As the G7 was underway in Biarritz, a heavy police presence was felt in the coastal town of Biarritz.
Local residents of Biarritz said the city's lockdown as part of the Group of Seven (G7) summit was hurting business.
"Today, we have only seen around 10% of the number of people we usually see, so about 90% are missing. We even make more money during a Sunday in the middle of winter, and we are in August," said Frederic Montamat, a local butcher.
As international delegations came to the seaside town for the summit from August 23 to 26, some residents questioned why it was taking place in August, which is part of the height of tourist season.
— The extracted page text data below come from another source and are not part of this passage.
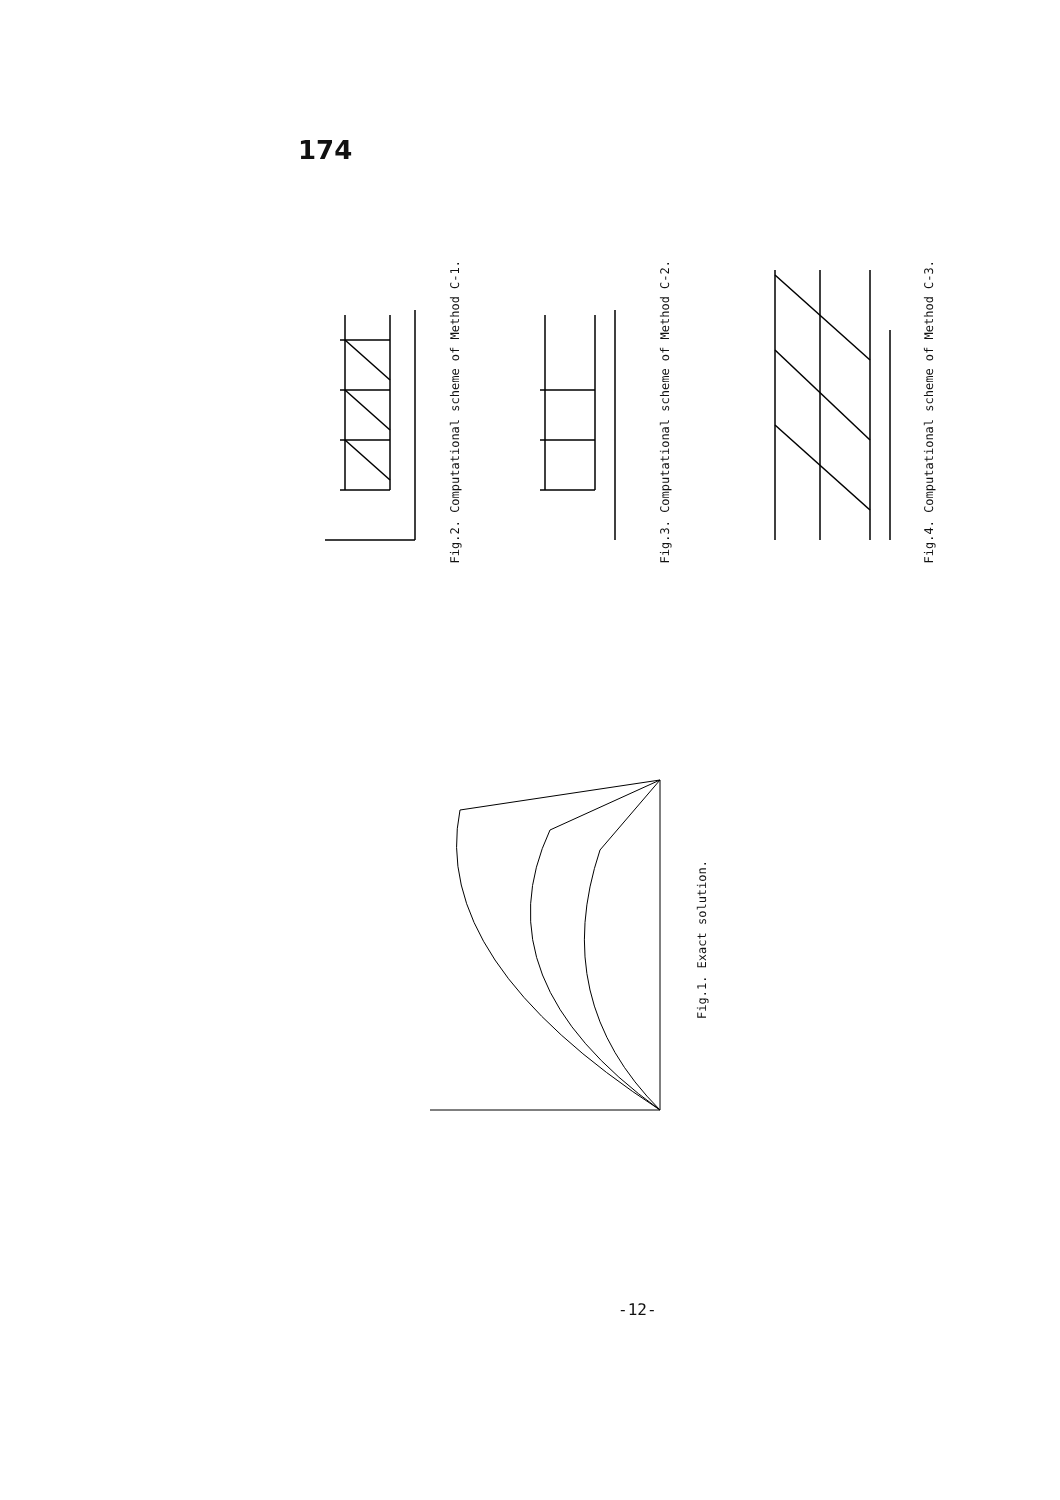174
Fig.2. Computational scheme of Method C-1.
Fig.3. Computational scheme of Method C-2.
Fig.4. Computational scheme of Method C-3.
Fig.1. Exact solution.
-12-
Biarritz's airport and train station were closed as part of heightened security measures in the town. Train stations in Bayonne, Guéthary, Boucau, and Deux-Jumeaux were also closed.
Two security zones prevented access to the main parts of town.
"It is a little depressing I must say," said Arnaus Darras, a local bar owner told Reuters.
"My colleagues even chose not to come to work and open because there isn't a single soul around. We had been promised that journalists would come and eat here, and use a system of cards and tickets to pay, but no one came," Darras added.
From August 23 to 26, certain areas of the town were restricted to residents and those associated with the G7.
"I can imagine so many other moments when this G7 could have been organised, all the more when we know how little useful it is going to be. And to hold it in Biarritz in August, it sounds so absurd to me," said ice cream shop owner Christian Lyard.